ELECTRIFICATION equipment inside the Severn Tunnel is deteriorating so quickly that trains may have to use diesel mode when running through the 6km structure.

At the moment, the switch from electric to diesel traction on down trains takes place at Bristol Parkway, but it had been hoped to complete electrification to Cardiff later this year.

However. it has emerged that recently-installed earthing straps connected to the overhead conductor rails inside the tunnel are already breaking down. Network Rail had estimated that they would be all right for 25 years.

The first signs of trouble were reported last year.

The problems are due to the highly humid, saline atmosphere inside the tunnel. Pumps remove more than 60 million litres of water a day, which come from the ‘Great Spring’, and there are drainage tunnels under the main tunnel that take water to the pumps at Sudbrook, on the eastern side.
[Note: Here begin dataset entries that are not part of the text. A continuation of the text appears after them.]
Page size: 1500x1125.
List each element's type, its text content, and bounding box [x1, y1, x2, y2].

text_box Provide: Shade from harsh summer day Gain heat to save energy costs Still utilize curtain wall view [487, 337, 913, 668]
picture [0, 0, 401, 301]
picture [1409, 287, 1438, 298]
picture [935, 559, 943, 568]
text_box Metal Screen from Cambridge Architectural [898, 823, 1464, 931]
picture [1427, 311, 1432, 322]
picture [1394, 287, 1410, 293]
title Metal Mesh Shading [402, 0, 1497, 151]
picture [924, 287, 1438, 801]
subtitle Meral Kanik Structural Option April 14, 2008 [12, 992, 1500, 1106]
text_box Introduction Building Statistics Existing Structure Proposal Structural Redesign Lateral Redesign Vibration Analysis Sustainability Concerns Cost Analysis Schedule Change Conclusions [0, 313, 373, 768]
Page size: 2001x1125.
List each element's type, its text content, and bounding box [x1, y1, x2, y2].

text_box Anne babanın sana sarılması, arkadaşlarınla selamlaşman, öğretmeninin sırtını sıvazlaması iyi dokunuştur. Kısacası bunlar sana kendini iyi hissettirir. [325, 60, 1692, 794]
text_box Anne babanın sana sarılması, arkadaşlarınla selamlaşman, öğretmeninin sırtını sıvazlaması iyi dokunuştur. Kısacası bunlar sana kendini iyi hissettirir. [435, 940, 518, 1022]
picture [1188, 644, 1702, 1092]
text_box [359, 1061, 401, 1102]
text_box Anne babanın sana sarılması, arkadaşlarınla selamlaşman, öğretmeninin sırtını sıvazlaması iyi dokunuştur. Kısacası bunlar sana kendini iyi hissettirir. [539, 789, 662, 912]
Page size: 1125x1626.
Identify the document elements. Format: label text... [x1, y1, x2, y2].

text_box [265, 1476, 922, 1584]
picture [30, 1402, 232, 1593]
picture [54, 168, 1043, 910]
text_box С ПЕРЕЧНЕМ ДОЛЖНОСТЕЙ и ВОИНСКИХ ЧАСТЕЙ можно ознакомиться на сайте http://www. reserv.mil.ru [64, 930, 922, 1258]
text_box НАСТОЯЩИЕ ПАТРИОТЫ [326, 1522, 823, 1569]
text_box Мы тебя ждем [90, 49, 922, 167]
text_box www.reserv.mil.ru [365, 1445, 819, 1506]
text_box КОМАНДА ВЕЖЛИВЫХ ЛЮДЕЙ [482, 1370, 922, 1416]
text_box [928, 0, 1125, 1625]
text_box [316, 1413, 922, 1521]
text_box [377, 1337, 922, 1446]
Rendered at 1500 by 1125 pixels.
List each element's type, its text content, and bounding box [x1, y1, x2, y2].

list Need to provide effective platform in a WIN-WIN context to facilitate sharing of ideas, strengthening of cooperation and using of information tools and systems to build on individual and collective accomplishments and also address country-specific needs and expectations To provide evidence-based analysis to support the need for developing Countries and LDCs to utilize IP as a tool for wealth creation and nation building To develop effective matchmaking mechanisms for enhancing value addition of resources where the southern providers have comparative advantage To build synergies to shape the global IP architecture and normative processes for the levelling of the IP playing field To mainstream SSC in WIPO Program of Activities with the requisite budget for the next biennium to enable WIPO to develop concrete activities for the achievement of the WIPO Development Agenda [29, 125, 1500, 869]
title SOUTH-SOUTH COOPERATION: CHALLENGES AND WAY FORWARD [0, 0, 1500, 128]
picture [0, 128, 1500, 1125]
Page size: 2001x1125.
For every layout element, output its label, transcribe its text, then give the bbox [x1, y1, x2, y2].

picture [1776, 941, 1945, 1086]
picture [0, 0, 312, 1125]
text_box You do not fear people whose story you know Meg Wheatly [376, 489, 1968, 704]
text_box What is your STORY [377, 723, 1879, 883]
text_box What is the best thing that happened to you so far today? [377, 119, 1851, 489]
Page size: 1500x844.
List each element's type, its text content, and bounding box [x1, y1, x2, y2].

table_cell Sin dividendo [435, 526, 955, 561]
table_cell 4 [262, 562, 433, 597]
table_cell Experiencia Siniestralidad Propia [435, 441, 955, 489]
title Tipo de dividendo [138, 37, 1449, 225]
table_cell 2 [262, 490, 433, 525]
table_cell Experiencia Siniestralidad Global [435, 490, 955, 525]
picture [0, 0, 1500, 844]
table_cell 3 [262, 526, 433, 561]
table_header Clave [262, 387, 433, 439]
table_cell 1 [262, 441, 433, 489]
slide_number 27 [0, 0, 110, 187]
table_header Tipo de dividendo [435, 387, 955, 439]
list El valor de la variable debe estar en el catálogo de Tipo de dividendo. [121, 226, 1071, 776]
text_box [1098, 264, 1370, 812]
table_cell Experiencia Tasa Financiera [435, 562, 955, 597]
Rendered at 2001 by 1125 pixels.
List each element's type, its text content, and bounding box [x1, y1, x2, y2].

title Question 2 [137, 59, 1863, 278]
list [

Even so, conditions inside the tunnel are always unusually damp, no matter what the weather might be at either portal.

One immediate solution would be to use the diesel engines of the bi-mode Intercity Expresses when passing through the tunnel, but Network Rail has drafted in electrification specialists in a bid to find a longer-term remedy.

The DfT said it was ‘aware of an issue’ and that an investigation is under way to ‘resolve this as quickly as possible’.

In the meantime, Network Rail said it was still on course to be ready for an improved GWR timetable between London and South Wales in December this year.